Anyway, spending quality time with your dad like this is absolutely awesome. My dads health fell off pretty quick some 10-15 years ago and we both sorely miss these kinds of times together. He's 79 now but doesn't get around well and prefers to stay home. Reading your post even saddens me a bit because of it, but I have my son now (12 going 25) and I try to do everything I can with him like my dad did for me. Hopefully, he will we repay the gratitude in my later years. Time with your dad like this and catching snook too is great stuff though. btw - I'm born and raised in Miami (1957) fished choko/ENP hundreds of times between the late 60's and early 90's, Flamingo end more so, but the whole area from Marco south is absolutely my favorite place to fish.


----------



## Strike_III (Mar 21, 2007)

> > > I will have to check with Deerfly to see if it is ok...
> >
> >
> > ;D
> ...


Thanks for the nice comments. Dads and sons (and daughters) are what make life worth living.

Here's an older report from me posted on this site that I linked on other websites - I know it brought quite a few new guests here.

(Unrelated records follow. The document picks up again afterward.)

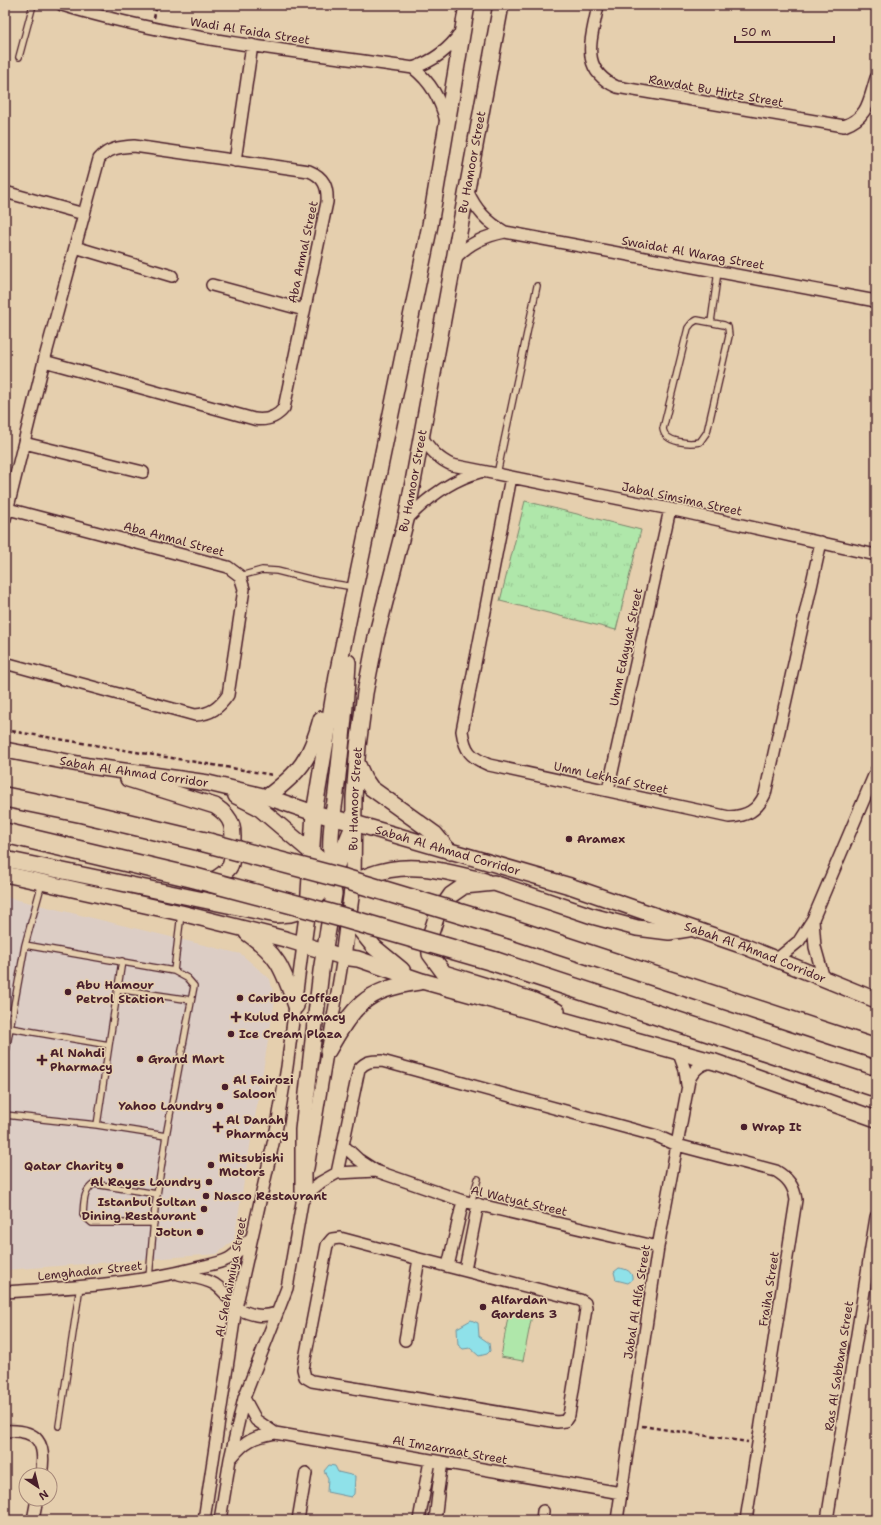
<svg xmlns="http://www.w3.org/2000/svg" width="881" height="1525" font-family="'Shantell Sans',sans-serif">
  <style>
    .built { fill: #dccdc5 }
    .grass { fill: url(#grass-tufts); stroke: #7c836a }
    .pitch { fill: #afe7aa; stroke: #7c836a }
    .water { fill: #8fe1e9; stroke: #73939d }
    .lines { fill: none; stroke-linecap: round; stroke-linejoin: round }
    .lane-casing { stroke: #4a1f2b; stroke-width: 8 }
    .street-casing { stroke: #4a1f2b; stroke-width: 14 }
    .secondary-casing { stroke: #4a1f2b; stroke-width: 18 }
    .highway-casing { stroke: #4a1f2b; stroke-width: 22 }
    .path { stroke: #4a1f2b; stroke-width: 2.5; stroke-dasharray: 4 3; stroke-linecap: butt }
    .lane { stroke: #e5cfae; stroke-width: 5.5 }
    .street { stroke: #e5cfae; stroke-width: 11 }
    .secondary { stroke: #e5cfae; stroke-width: 15 }
    .highway { stroke: #e5cfae; stroke-width: 19 }
    .highway-bridge-casing { stroke: #4a1f2b; stroke-width: 22; stroke-linecap: butt }
    .highway-bridge { stroke: #e5cfae; stroke-width: 19 }
    .poi-dot { fill: #4a1f2b; stroke: #e5cfae; stroke-width: 1.5 }
    .labels { text-anchor: middle; dominant-baseline: central; stroke-width: 3; stroke-linejoin: round; paint-order: stroke }
    .street-label { font-size: 12px; fill: #4a1f2b; stroke: #e5cfae }
    .poi-label { font-size: 12px; font-weight: bold; fill: #4a1f2b; stroke: #e5cfae; text-anchor: start }
  </style>
  <defs>
    <pattern id="grass-tufts" width="24" height="20" patternUnits="userSpaceOnUse"><rect width="24" height="20" fill="#afe7aa"/><path d="M3 7l-1-3M5 7V3M7 7l1-3M15 17l-1-3M17 17v-4M19 17l1-3" fill="none" stroke="#98c692"/></pattern>
  </defs>
  <rect width="100%" height="100%" fill="#e5cfae"/>
  <filter id="ink" filterUnits="userSpaceOnUse"><feTurbulence type="fractalNoise" baseFrequency=".025" numOctaves="2"/><feDisplacementMap in="SourceGraphic" scale="8" xChannelSelector="R" yChannelSelector="G"/><feConvolveMatrix kernelMatrix="1 2 1 2 8 2 1 2 1" color-interpolation-filters="sRGB"/></filter>
  <g filter="url(#ink)">
    <path class="built" d="M 6,897 L 241,954 L 270,979 L 275,1000 L 234,1240 L 217,1254 L 5,1270 Z"/>
    <path class="grass" d="M 525,501 L 641,530 L 616,630 L 500,601 Z"/>
    <path class="pitch" d="M 509,1311 L 532,1315 L 523,1361 L 501,1357 Z"/>
    <path class="water" d="M 619,1268 C 626,1269 633,1271 632,1280 L 628,1283 L 616,1280 L 614,1272 Z
      M 471,1320 L 478,1323 L 479,1336 L 489,1343 L 490,1351 L 487,1354 L 479,1356 L 470,1348 L 463,1349 L 458,1345 L 457,1328 Z
      M 329,1465 L 335,1466 L 338,1472 L 355,1476 L 354,1494 L 351,1497 L 327,1492 L 328,1478 L 324,1471 Z"/>
    <g class="lines">
      <g class="lane-casing">
        <path id="lane" d="M 19,57 L 33,5
          M 697,320 L 724,325 L 728,327 L 729,336 L 707,432 L 700,442 C 689,444 665,443 663,429 L 688,328 L 692,323 Z
          M 711,322 L 718,271
          M 497,474 L 537,286
          M 240,576 L 262,570 L 277,571 L 317,581 L 354,587
          M 25,945 L 174,971 L 187,978 L 194,986 L 166,1136 L 97,1125 L 109,1045 L 10,1028 L 25,945 L 42,883
          M 174,971 L 181,914
          M 117,989 L 191,1000
          M 109,1045 L 122,961
          M 5,1057 L 10,1028
          M 5,1115 L 97,1125
          M 471,1203 L 478,1179
          M 154,1223 L 92,1223 L 83,1215 C 84,1203 83,1191 94,1184 L 157,1194
          M 149,1278 L 155,1208 L 166,1136
          M 59,1426 L 80,1286"/>
      </g>
      <g class="street-casing">
        <path id="street" d="M 62,5 C 176,40 296,51 413,68 C 434,61 449,50 461,32
          M 598,5 C 592,39 578,69 617,87 L 844,126 C 868,118 869,100 876,78
          M 413,68 C 431,82 440,99 446,121
          M 235,161 L 252,45
          M 467,190 C 476,210 487,222 505,232 L 876,301
          M 5,192 L 84,214
          M 75,247 L 172,276
          M 455,258 C 470,243 485,236 505,232
          M 212,285 L 304,310
          M 421,436 C 430,449 438,459 452,465 L 670,509 L 876,555
          M 24,443 L 143,472
          M 511,477 L 462,731 C 465,751 470,757 489,765 L 729,817 C 747,816 757,811 765,794 L 821,542
          M 5,519 L 44,361 L 99,159 C 108,148 121,147 134,146 L 309,171 C 324,177 328,187 327,202 L 284,408 C 276,418 266,421 254,419 L 44,361
          M 406,520 C 427,498 450,480 480,472
          M 5,663 L 195,715 C 211,714 219,708 228,695 L 244,589 L 240,576 L 228,567 L 8,509
          M 608,790 L 670,509
          M 813,920 L 815,947 L 824,979
          M 776,960 L 799,941 L 813,919 L 876,771
          M 678,1051 L 685,1070 L 687,1085
          M 344,1146 L 359,1160 L 376,1171 L 463,1201 L 658,1247
          M 308,1168 L 343,957
          M 337,1173 L 359,1069 C 366,1061 371,1061 382,1061 L 657,1136 L 677,1145 L 776,1171 C 788,1178 794,1186 796,1200 L 746,1520
          M 303,1197 L 321,1182 L 337,1173 L 376,1171
          M 448,1266 L 463,1201
          M 465,1270 L 478,1204
          M 179,1274 C 212,1281 217,1280 236,1308
          M 5,1292 C 68,1288 135,1284 196,1268 C 207,1265 218,1264 228,1259 C 237,1254 244,1245 251,1238
          M 236,1308 C 251,1315 261,1318 277,1313
          M 405,1340 L 419,1259 L 580,1300 L 585,1303 L 586,1309 L 569,1415 L 565,1421 L 557,1422 L 312,1381 L 305,1377 L 303,1369 L 327,1245 L 332,1239 L 340,1238 L 419,1259
          M 244,1398 L 256,1420 L 275,1433 L 621,1493
          M 5,1431 C 38,1429 47,1443 41,1475
          M 232,1457 C 246,1440 254,1437 275,1433
          M 425,1487 L 430,1461
          M 438,1490 L 442,1462
          M 33,1520 L 37,1499
          M 204,1520 L 236,1308 L 277,1126 L 287,1067 L 303,945
          M 220,1520 L 230,1459 L 244,1398 L 287,1288 L 304,1191
          M 298,1520 L 306,1473
          M 419,1520 L 424,1493
          M 435,1520 L 438,1495
          M 542,1520 L 543,1511
          M 617,1520 L 658,1247 L 689,1080 C 694,1069 702,1062 715,1062
          M 827,1520 L 876,1217"/>
      </g>
      <g class="secondary-casing">
        <g id="secondary">
          <path id="s1" d="M 5,750 L 89,766 L 208,783 L 267,797 L 314,813 L 354,823 L 570,886 L 746,947 L 876,1000"/>
          <path d="M 358,765 L 364,778 L 371,788 L 435,834 L 450,852"/>
          <path d="M 128,779 L 215,806 C 235,819 234,829 232,852 C 232,858 232,865 228,869 C 221,877 214,880 204,883"/>
          <path d="M 236,796 L 258,807 L 324,863 L 331,879 L 334,894 L 321,971 L 308,1084 L 303,1130 L 303,1197"/>
          <path d="M 267,797 C 300,772 310,760 321,719"/>
          <path d="M 5,859 L 276,915 L 290,914 L 308,909 L 331,879 L 351,831"/>
          <path d="M 5,874 L 181,913 L 285,939 L 343,957 L 358,959 L 422,981 L 715,1062 L 876,1119"/>
          <path d="M 333,875 C 328,847 332,821 336,793 C 341,750 346,706 348,662"/>
          <path d="M 350,885 C 356,880 363,878 370,875 C 409,860 445,871 485,881"/>
          <path d="M 349,916 L 374,947 L 402,970"/>
          <path d="M 247,933 C 279,955 283,970 296,1006"/>
          <path d="M 303,945 L 308,909 L 314,813 L 338,670 L 430,225 L 467,5"/>
          <path id="s2" d="M 343,957 L 353,882 L 354,798 L 358,746 L 365,693 L 376,637 L 406,520 L 501,5"/>
          <path d="M 557,1011 L 532,1000 L 444,973 L 430,954 L 429,939 L 437,915 L 451,895 L 464,886 L 494,883 L 592,916 L 637,928 L 669,932 L 688,929"/>
          <path d="M 328,1051 C 354,1006 364,990 419,982"/>
        </g>
      </g>
      <g class="highway-casing">
        <path id="highway" d="M 5,797 L 83,813 L 205,842
          M 5,833 L 195,878
          M 508,928 L 876,1049
          M 496,962 L 876,1087"/>
      </g>
      <path class="path" d="M 154,18 L 157,5
        M 5,730 L 273,775
        M 642,1426 L 748,1442"/>
      <use href="#lane" class="lane"/>
      <use href="#street" class="street"/>
      <use href="#secondary" class="secondary"/>
      <use href="#highway" class="highway"/>
      <g class="highway-bridge-casing">
        <path id="highway-bridge" d="M 205,842 L 345,879 L 508,928
          M 195,878 L 341,917 L 496,962"/>
      </g>
      <use href="#highway-bridge" class="highway-bridge"/>
    </g>
  </g>
  <g class="poi-dot">
    <circle cx="569" cy="839" r="4"/>
    <circle cx="68" cy="992" r="4"/>
    <circle cx="240" cy="998" r="4"/>
    <path d="M234 1011h4v4h4v4h-4v4h-4v-4h-4v-4h4z"/>
    <circle cx="231" cy="1034" r="4"/>
    <circle cx="140" cy="1059" r="4"/>
    <path d="M40 1054h4v4h4v4h-4v4h-4v-4h-4v-4h4z"/>
    <circle cx="225" cy="1087" r="4"/>
    <circle cx="220" cy="1106" r="4"/>
    <path d="M216 1121h4v4h4v4h-4v4h-4v-4h-4v-4h4z"/>
    <circle cx="744" cy="1127" r="4"/>
    <circle cx="211" cy="1165" r="4"/>
    <circle cx="120" cy="1166" r="4"/>
    <circle cx="209" cy="1182" r="4"/>
    <circle cx="206" cy="1196" r="4"/>
    <circle cx="204" cy="1209" r="4"/>
    <circle cx="200" cy="1232" r="4"/>
    <circle cx="483" cy="1307" r="4"/>
  </g>
  <g class="labels">
    <g class="street-label">
      <text transform="translate(250 31) rotate(9)">Wadi Al Faida Street</text>
      <text transform="translate(716 91) rotate(10)">Rawdat Bu Hirtz Street</text>
      <text stroke="none"><textPath href="#s2" startOffset="807">Bu Hamoor Street</textPath></text>
      <text transform="translate(303 252) rotate(-78)">Aba Anmal Street</text>
      <text transform="translate(693 253) rotate(10)">Swaidat Al Warag Street</text>
      <text stroke="none"><textPath href="#s2" startOffset="483">Bu Hamoor Street</textPath></text>
      <text transform="translate(682 499) rotate(12)">Jabal Simsima Street</text>
      <text transform="translate(174 539) rotate(15)">Aba Anmal Street</text>
      <text transform="translate(626 647) rotate(-78)">Umm Edayyat Street</text>
      <text stroke="none"><textPath href="#s1" startOffset="131">Sabah Al Ahmad Corridor</textPath></text>
      <text transform="translate(611 778) rotate(12)">Umm Lekhsaf Street</text>
      <text stroke="none"><textPath href="#s2" startOffset="159">Bu Hamoor Street</textPath></text>
      <text stroke="none"><textPath href="#s1" startOffset="455">Sabah Al Ahmad Corridor</textPath></text>
      <text stroke="none"><textPath href="#s1" startOffset="779">Sabah Al Ahmad Corridor</textPath></text>
      <text transform="translate(519 1201) rotate(13)">Al Watyat Street</text>
      <text transform="translate(90 1271) rotate(-6)">Lemghadar Street</text>
      <text transform="translate(231 1277) rotate(-79)">Al Shehaimiya Street</text>
      <text transform="translate(769 1289) rotate(-81)">Fraiha Street</text>
      <text transform="translate(637 1302) rotate(-81)">Jabal Al Alfa Street</text>
      <text transform="translate(839 1366) rotate(-81)">Ras Al Sabbana Street</text>
      <text transform="translate(450 1450) rotate(10)">Al Imzarraat Street</text>
    </g>
    <g class="poi-label">
      <text x="577" y="839">Aramex</text>
      <text x="76" y="985">Abu Hamour<tspan x="76" dy="14">Petrol Station</tspan></text>
      <text x="248" y="998">Caribou Coffee</text>
      <text x="244" y="1017">Kulud Pharmacy</text>
      <text x="239" y="1034">Ice Cream Plaza</text>
      <text x="50" y="1053">Al Nahdi<tspan x="50" dy="14">Pharmacy</tspan></text>
      <text x="148" y="1059">Grand Mart</text>
      <text x="233" y="1080">Al Fairozi<tspan x="233" dy="14">Saloon</tspan></text>
      <text x="212" y="1106" text-anchor="end">Yahoo Laundry</text>
      <text x="226" y="1120">Al Danah<tspan x="226" dy="14">Pharmacy</tspan></text>
      <text x="752" y="1127">Wrap It</text>
      <text x="219" y="1158">Mitsubishi<tspan x="219" dy="14">Motors</tspan></text>
      <text x="112" y="1166" text-anchor="end">Qatar Charity</text>
      <text x="201" y="1182" text-anchor="end">Al Rayes Laundry</text>
      <text x="214" y="1196">Nasco Restaurant</text>
      <text x="196" y="1202" text-anchor="end">Istanbul Sultan<tspan x="196" dy="14">Dining Restaurant</tspan></text>
      <text x="192" y="1232" text-anchor="end">Jotun</text>
      <text x="491" y="1300">Alfardan<tspan x="491" dy="14">Gardens 3</tspan></text>
    </g>
  </g>
  <rect width="881" height="1525" fill="none" stroke="#e5cfae" stroke-width="20"/>
  <rect x="10" y="10" width="861" height="1505" fill="none" stroke="#4a1f2b" stroke-width="1.5" filter="url(#ink)"/>
  <g transform="translate(38 1487) rotate(145)"><circle r="19" fill="#e5cfae" stroke="#a7897a"/>
  <path d="M0-3L7 15L0 10L-7 15Z" fill="#4a1f2b"/>
  <text y="-6" font-size="11" font-weight="bold" text-anchor="middle" fill="#4a1f2b">N</text>
  </g>
  <path d="M735 36v6h99v-6" fill="none" stroke="#4a1f2b" stroke-width="2"/>
  <text x="741" y="36" font-size="12" fill="#4a1f2b" stroke="#e5cfae" stroke-width="3" paint-order="stroke">50 m</text>
</svg>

http://www.microskiff.com/cgi-bin/yabb2/YaBB.pl?num=1208788883/0#0

Linking reports from this website and to others is the easiest way for me to tell others about my fishing outings.


----------



## Apollobeachsam (Dec 14, 2006)

wow.. nice quality snook! very nice.


----------



## thresher (Dec 18, 2006)

Sweet Jebus! I gotta go fishing with YOU!!! Just name where/when and I am at your mercy!! THOSE are some serious snooks.


----------